Wednesday, August 15, 2018

Do you have what it takes to be published?

Author/Publisher Lou Aronica is going to give 10 lucky people the chance of a lifetime by allowing them to pitch story ideas to be included in an upcoming anthology.

How often do you hear about something that sounds too good to be true? Well, I am here to offer 10 lucky winners the opportunity of a lifetime.

New York Times bestselling co-author, novelist, and former Publisher of Avon Books and Berkley Books, Lou Aronica has created a unique and exciting offer to anyone that is going to follow his upcoming book tour with Pump Up Your Book. His extensive experience in the publishing and editing fields has given him insight into an industry that continues to grow and change daily. Once again, that insight has led him to offer a contest that is truly special in so many ways.

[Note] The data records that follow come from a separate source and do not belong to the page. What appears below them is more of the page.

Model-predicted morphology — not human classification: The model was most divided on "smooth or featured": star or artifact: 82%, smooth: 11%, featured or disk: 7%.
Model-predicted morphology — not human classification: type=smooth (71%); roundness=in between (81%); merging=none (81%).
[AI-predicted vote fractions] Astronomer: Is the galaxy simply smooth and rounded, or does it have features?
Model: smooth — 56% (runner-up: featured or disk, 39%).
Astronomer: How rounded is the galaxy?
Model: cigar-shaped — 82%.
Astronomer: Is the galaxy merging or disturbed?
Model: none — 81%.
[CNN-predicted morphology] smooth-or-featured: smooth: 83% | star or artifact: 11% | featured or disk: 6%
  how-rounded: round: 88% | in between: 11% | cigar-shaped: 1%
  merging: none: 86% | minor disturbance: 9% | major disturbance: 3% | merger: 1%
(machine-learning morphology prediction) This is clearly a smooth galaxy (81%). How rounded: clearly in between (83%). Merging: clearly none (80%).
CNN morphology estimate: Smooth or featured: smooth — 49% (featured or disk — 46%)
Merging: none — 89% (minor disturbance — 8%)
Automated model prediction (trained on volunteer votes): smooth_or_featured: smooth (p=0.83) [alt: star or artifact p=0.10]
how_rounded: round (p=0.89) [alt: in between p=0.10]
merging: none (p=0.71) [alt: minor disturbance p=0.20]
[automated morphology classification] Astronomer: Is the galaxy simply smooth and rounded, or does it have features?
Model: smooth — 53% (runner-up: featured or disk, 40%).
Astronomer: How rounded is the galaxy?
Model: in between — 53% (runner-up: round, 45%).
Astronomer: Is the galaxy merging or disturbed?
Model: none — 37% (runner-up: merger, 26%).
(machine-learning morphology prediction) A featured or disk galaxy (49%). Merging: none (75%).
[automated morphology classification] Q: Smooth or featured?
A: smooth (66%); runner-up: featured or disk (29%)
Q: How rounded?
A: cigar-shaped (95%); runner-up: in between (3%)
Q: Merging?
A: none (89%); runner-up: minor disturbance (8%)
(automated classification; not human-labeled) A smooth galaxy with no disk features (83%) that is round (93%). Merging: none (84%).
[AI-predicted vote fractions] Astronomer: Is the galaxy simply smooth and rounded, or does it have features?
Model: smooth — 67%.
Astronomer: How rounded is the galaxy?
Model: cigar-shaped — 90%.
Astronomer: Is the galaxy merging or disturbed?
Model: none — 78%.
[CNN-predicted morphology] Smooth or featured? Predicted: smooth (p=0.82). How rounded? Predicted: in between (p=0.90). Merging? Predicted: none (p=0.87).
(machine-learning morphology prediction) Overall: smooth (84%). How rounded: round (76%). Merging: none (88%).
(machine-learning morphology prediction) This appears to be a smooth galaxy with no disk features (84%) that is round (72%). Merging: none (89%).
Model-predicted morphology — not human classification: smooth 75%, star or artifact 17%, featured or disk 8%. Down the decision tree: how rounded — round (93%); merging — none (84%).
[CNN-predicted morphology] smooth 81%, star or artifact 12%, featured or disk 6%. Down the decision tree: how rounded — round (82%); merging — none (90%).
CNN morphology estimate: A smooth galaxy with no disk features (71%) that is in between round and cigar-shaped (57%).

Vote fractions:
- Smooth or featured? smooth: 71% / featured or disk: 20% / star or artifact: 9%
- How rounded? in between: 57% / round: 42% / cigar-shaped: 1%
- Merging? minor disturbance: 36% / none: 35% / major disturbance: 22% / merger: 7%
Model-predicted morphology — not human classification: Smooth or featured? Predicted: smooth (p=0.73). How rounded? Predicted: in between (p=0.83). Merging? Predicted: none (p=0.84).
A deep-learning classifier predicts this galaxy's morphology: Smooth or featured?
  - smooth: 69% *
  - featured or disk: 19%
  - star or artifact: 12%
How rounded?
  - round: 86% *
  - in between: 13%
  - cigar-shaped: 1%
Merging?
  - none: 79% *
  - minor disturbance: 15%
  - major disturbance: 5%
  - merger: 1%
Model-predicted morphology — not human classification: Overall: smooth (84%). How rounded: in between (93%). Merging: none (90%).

Lou will be accepting story pitches from followers of his blog tour. These story pitches must be for short stories pertaining to the fantasy world of his novel, “Blue.” This contest will allow 10 lucky people the opportunity of a lifetime, the chance to have their story published in an upcoming companion anthology to “Blue.” Lou will hand pick the winners, edit their stories, include them in the anthology and give them a pro-rated share of the royalties. How can you pass up an opportunity like this?

Now for the details:

The pitch should include a synopsis of the proposed story and a sample of the submitting author’s fiction writing. Specify the expected length of the story.

The pitch needs to be submitted by April 16, 2011

Please email your submission to Lou at

All winners will be notified by email by May 27, 2011.

Lou Aronica is the author of several novels and works of nonfiction, including the New York Times bestseller, The Element (written with Ken Robinson) and the national bestseller, The Culture Code (written with Clotaire Rapaille). He lives in Southern Connecticut with his wife and four children.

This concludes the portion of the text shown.